Is Complying with PCI DSS Mandatory?
PCI DSS is a standard, not a law. However, it is enforced through contracts between merchants, payment brands, and banks. To avoid fines and other repercussions, all service providers and merchants that process, transmit, or store cardholder data must comply with PCI DSS.
What are the Penalties for PCI DSS Non-Compliance?
Non-compliance with PCI DSS can lead to a firm being penalized between €4,300 and €86,000 per month until they are compliant.
Banks may also impose fees or make their transactions more costly. And the card brand may seek compensation for costs incurred due to the security incident.

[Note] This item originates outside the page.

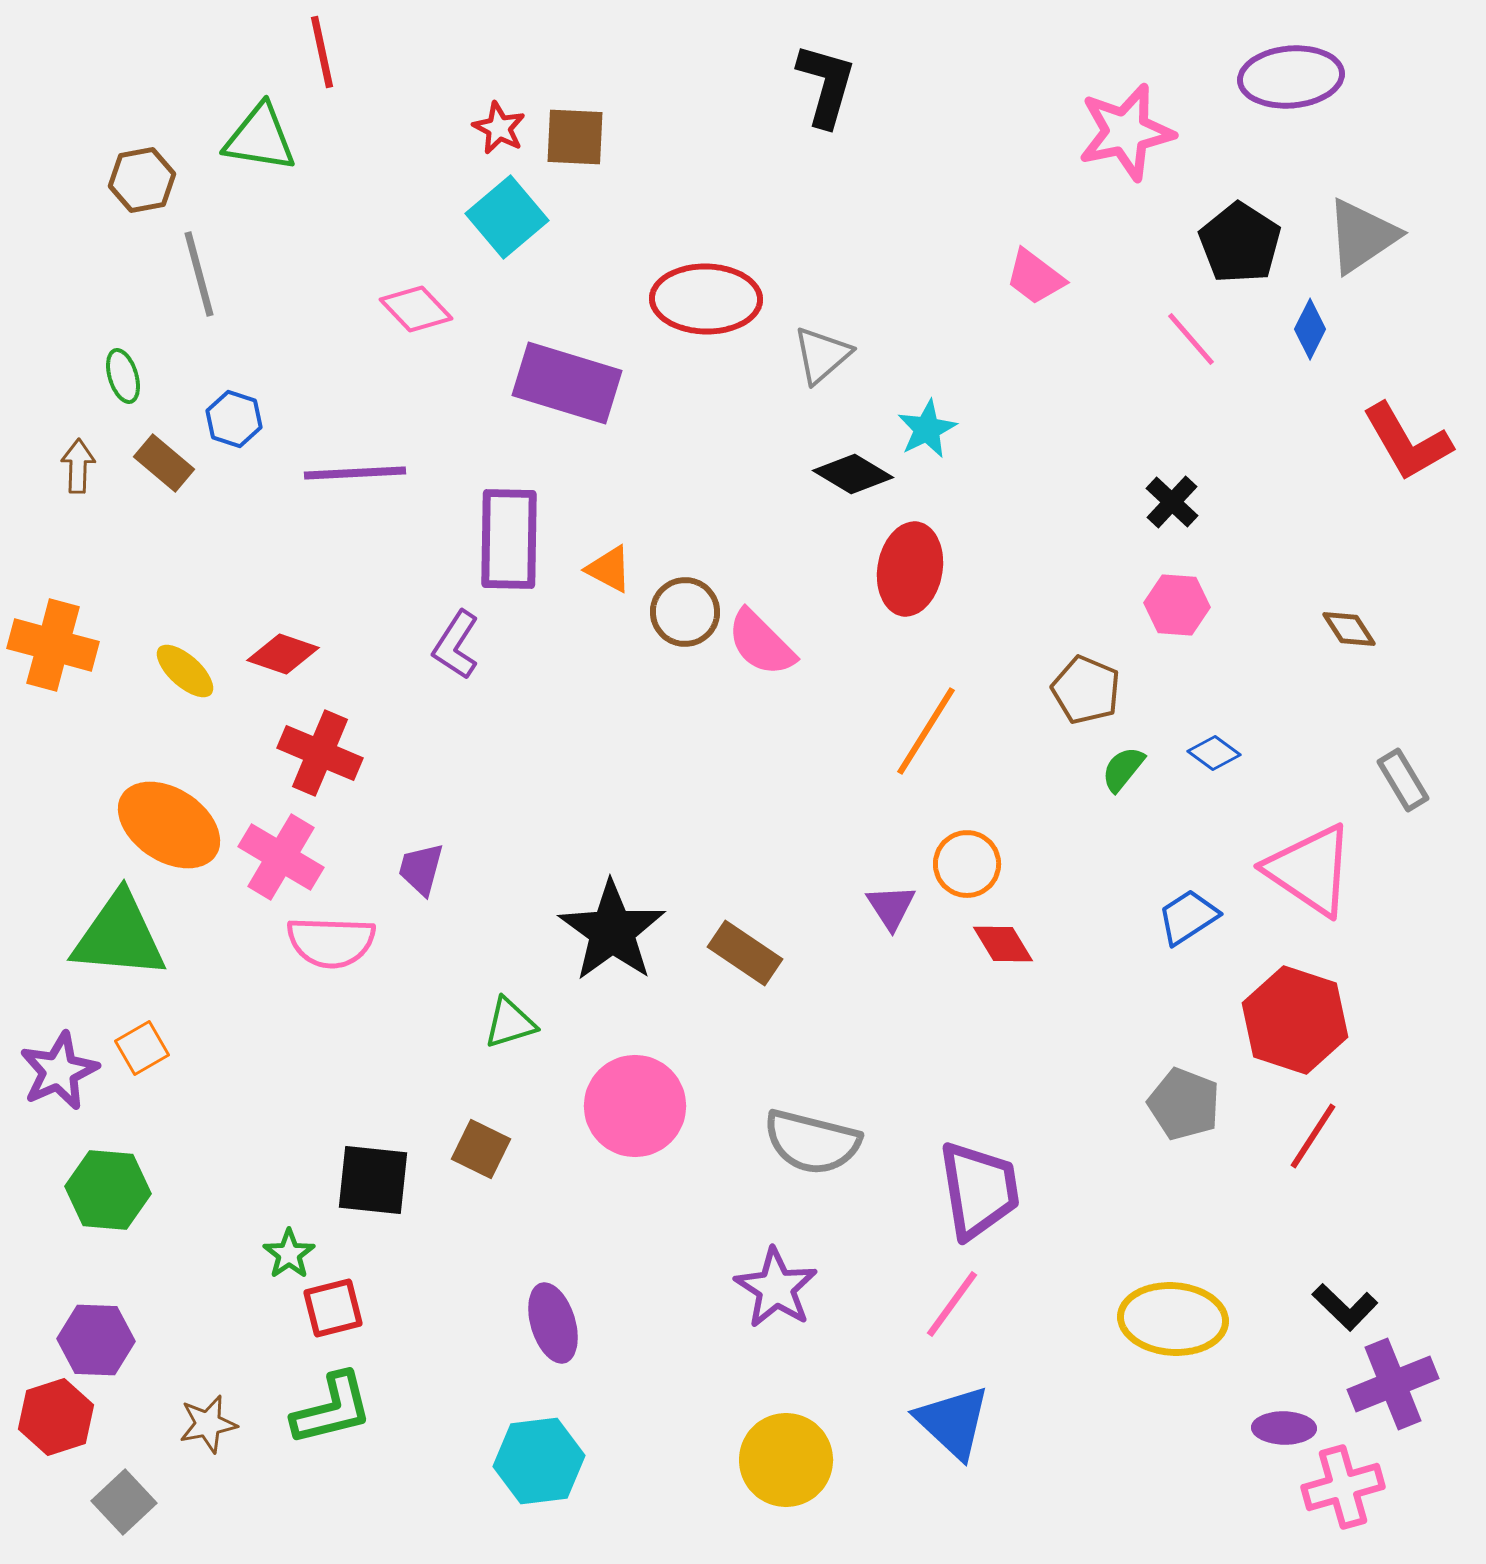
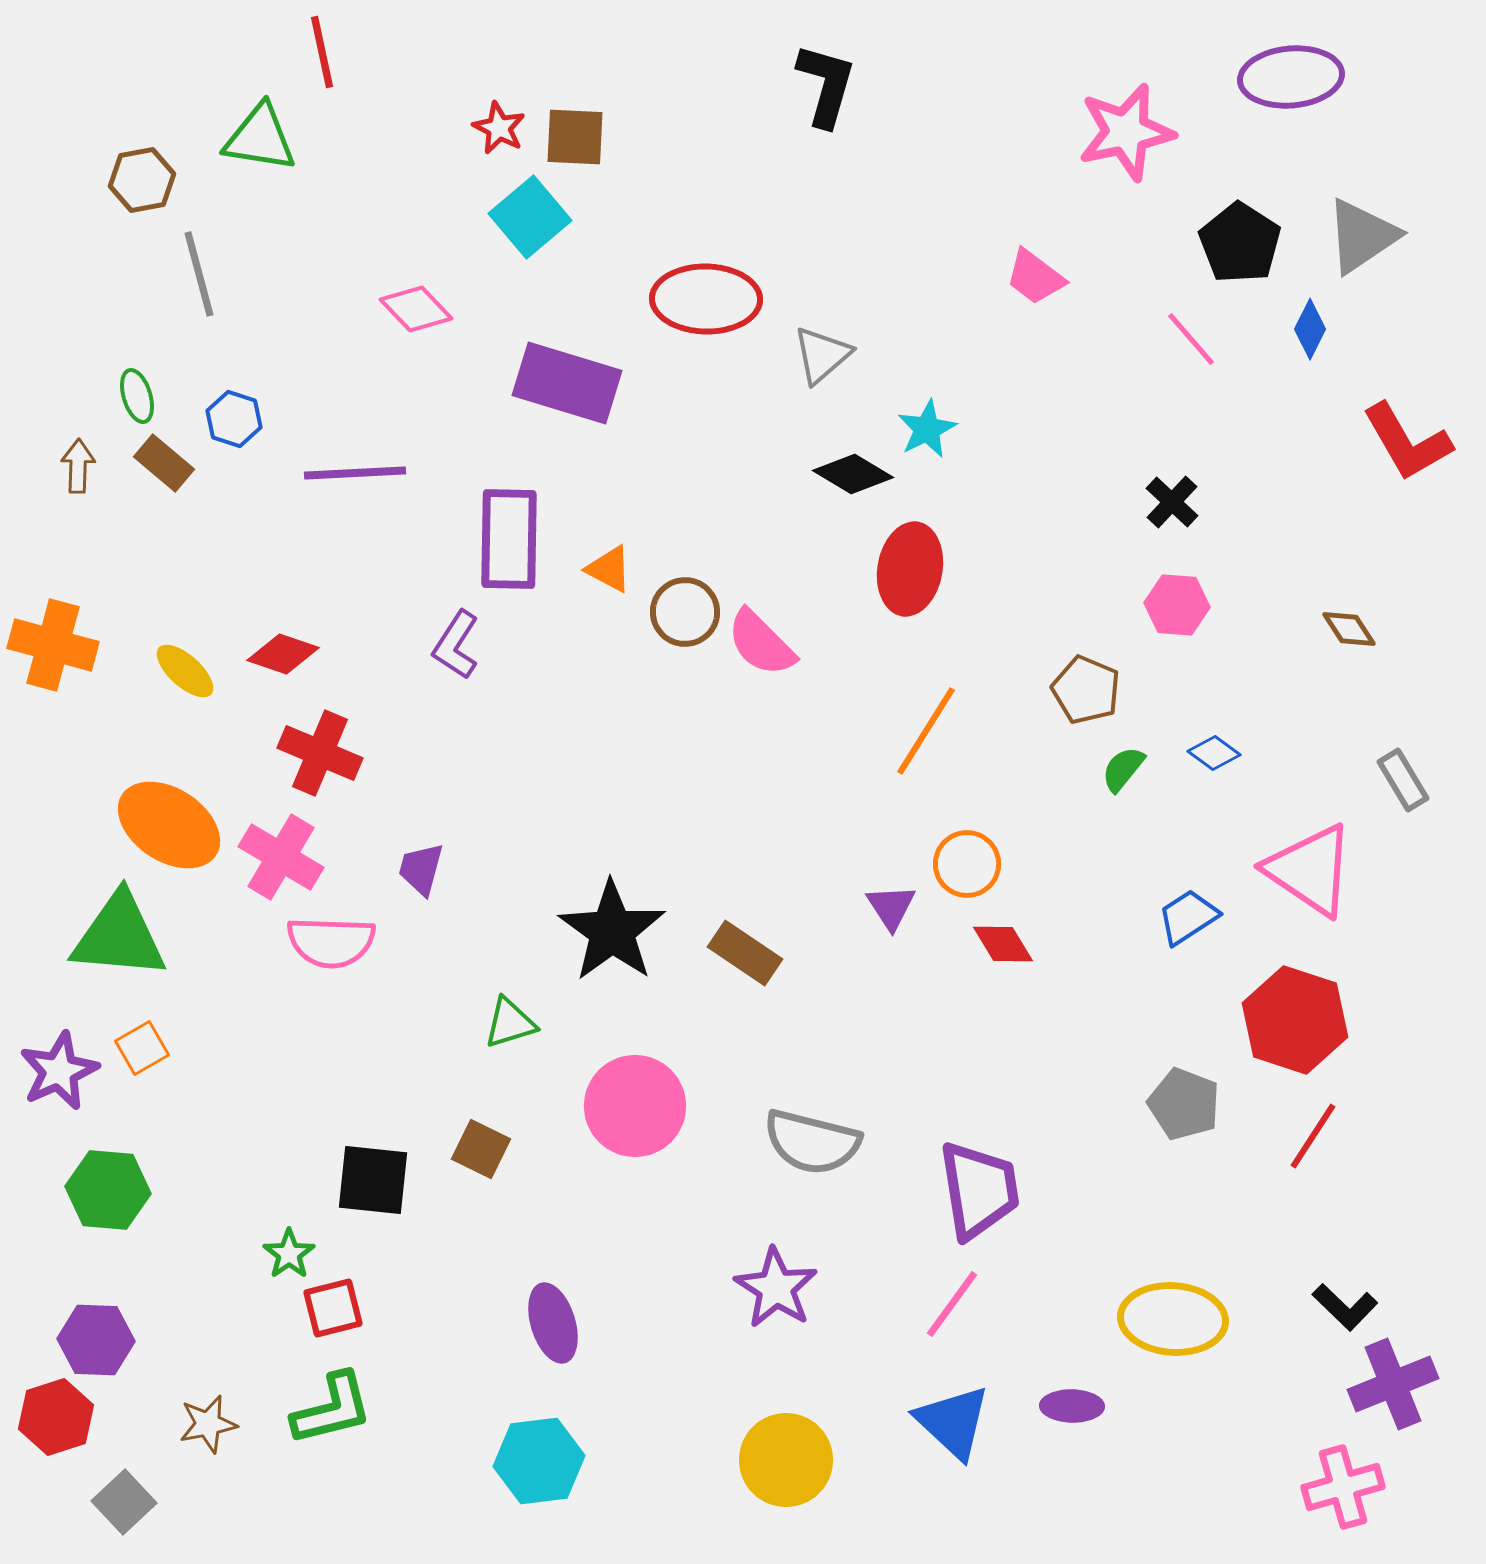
cyan square at (507, 217): moved 23 px right
green ellipse at (123, 376): moved 14 px right, 20 px down
purple ellipse at (1284, 1428): moved 212 px left, 22 px up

These costs could be as much as €4700 to €9500 per month.
PCI DSS Compliance Resources
8. PSD 2
The EU’s Payment Services Directive is a European regulation for electronic payment services. It aims to make payments more secure in Europe, help banking services adapt to emerging technologies, and boost innovation. It has helped banks open their payment services to Third-Party Payment Services Providers.
The original PSD began in 2007. 2013s PSD2 considers two developments that changed the landscape of payment processing: Account Information Services (AIS), which allowed customers to view their financial situation efficiently, and Payment Initiation Services (PIS), which facilitated online banking to make online payments.
After some delays, PSD2 finally went into force in September 2019, including regulations to protect online payments, using strong authentication, such as multi-factor authentication, and improving customer data security.
Is Complying with PSD2 Mandatory?
Yes, PSD2 is mandatory in the EU and the European economic area. Companies must apply for a license to become a payment initiation service provider (PISP) or an account information service provider (AISP).
What are the Penalties for PSD2 Non-Compliance?
Potential penalties for PSD2 non-compliance are significant. An entity can be fined 4% of its total turnover, depending on which penalty is more.